Saturday 16 October 1999

 

He wears black jeans and a chunky fisherman’s jumper with a leather jacket over the top. Without his uniform he feels almost naked. He gets off the tube at Piccadilly Circus and threads his way through the throng of tourists – each one taking photos where they appear to be shot by an arrow from the statue of Eros, Greek god of love. Tom notes the laughter, the colours – the buzz of being in one of the world’s most beautiful and entertaining cities.

He heads away from the crowds into London’s red-light district, Soho.

It’s half-past one in the afternoon. Sunny, but chilly. The colours seem to fade as Tom heads into the smaller greyer streets. He avoids rubbish and sticky congealed gobs of chewing gum. At night the area blazes but now red lights are unlit and neon signs do not shine or flash, they look drab in the afternoon light though they still offer live girls, sex showsand full nudity. Tom ignores it all – even the many open doors with smiling women – little more than girls, most of them. Some call out to him, others sway slowly to music only they can hear, fingers beckon. Most of them are lovely looking, even those who shiver half naked in the cold. Tom looks ahead, not catching their eyes – he knows how it works.
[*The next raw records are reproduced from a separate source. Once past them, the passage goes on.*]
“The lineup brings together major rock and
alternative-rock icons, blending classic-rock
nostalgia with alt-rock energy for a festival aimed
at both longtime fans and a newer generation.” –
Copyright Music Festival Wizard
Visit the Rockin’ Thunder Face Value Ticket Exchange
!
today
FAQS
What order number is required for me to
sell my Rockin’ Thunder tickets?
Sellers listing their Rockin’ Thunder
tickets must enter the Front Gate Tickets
These are the new girls, for some it is their first week. They are the draw – acting like brightly coloured flowers, pulling the drones into the doorway. When the men go upstairs they will be serviced by older, less lovely women – those who have been doing this for years and have lost their lustre. It makes his heart shrivel in his chest.
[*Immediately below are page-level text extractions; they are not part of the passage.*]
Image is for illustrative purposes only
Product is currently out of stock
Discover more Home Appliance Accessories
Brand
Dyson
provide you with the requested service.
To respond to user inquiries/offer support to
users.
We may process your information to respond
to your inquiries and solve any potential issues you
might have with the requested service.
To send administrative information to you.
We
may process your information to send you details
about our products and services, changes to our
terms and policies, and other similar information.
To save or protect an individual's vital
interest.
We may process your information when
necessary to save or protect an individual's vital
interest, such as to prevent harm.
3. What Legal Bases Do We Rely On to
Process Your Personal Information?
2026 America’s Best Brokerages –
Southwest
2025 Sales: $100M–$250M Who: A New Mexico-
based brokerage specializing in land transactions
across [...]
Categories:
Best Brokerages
            ‘It’s awful, can’t you help them?’ Dani-in-his-head asks.

            ‘No. Turn over any rock here and all you find is this kind of sadness, this kind of abuse. I can’t help.’ He strides on, getting faster.

            ‘I wish you hadn’t joined the police.’

            ‘If wishes were kisses . . .’

He turns into Walker’s Court and past the Raymond Revue bar. Two men lie in sleeping bags in the doorway, a small dog between them. Above them a poster announces: Glamour! Tom marches on. Walker’s Court is a thin pedestrian alleyway, an arcade of pornography that spills out into Berwick Street market. Everywhere there are breasts and penises – blown-up in photos or posable in rubber. He pauses before the small door to a shop called Pornucopia. Stuck on the widow, lopsided, is a small printed sign – made-to-order sex toys here. Tom walks inside.

At the front of the shop are racks of books, they are old and dog-eared but none of them pornographic. Mostly they are kids’ books. It is a strange Westminster bylaw that says bookshops can carry a certain amount of hard-core pornographic magazines. So dirty magazine shops carry piles and piles of regular books – nobody buys them, nobody comes in to read them – but they are there. He sees a copy of Black Beauty at the front of a stack. At the back of the shop there is a pile of magazines full of photos of women fellating horses. It is an irony not lost on Tom Bevans.

There are no customers in the shop, just a single sales assistant sitting on a stool behind the counter, reading. He has a large bald head and wears a T-shirt two sizes too small. He reminds Tom of a giant baby. Surrounding the counter are boxes of sex dolls – most are moulded on porn-star bodies and are pneumatically well endowed. Others hold just heads with huge mouths – they look incredibly startled – or vaginas in boxes.

            ‘I’m looking for Finn.’ Tom doesn’t pull out his warrant card, which makes him feel self-conscious.

The giant baby doesn’t even look up from his magazine. ‘No idea,’ he gurgles.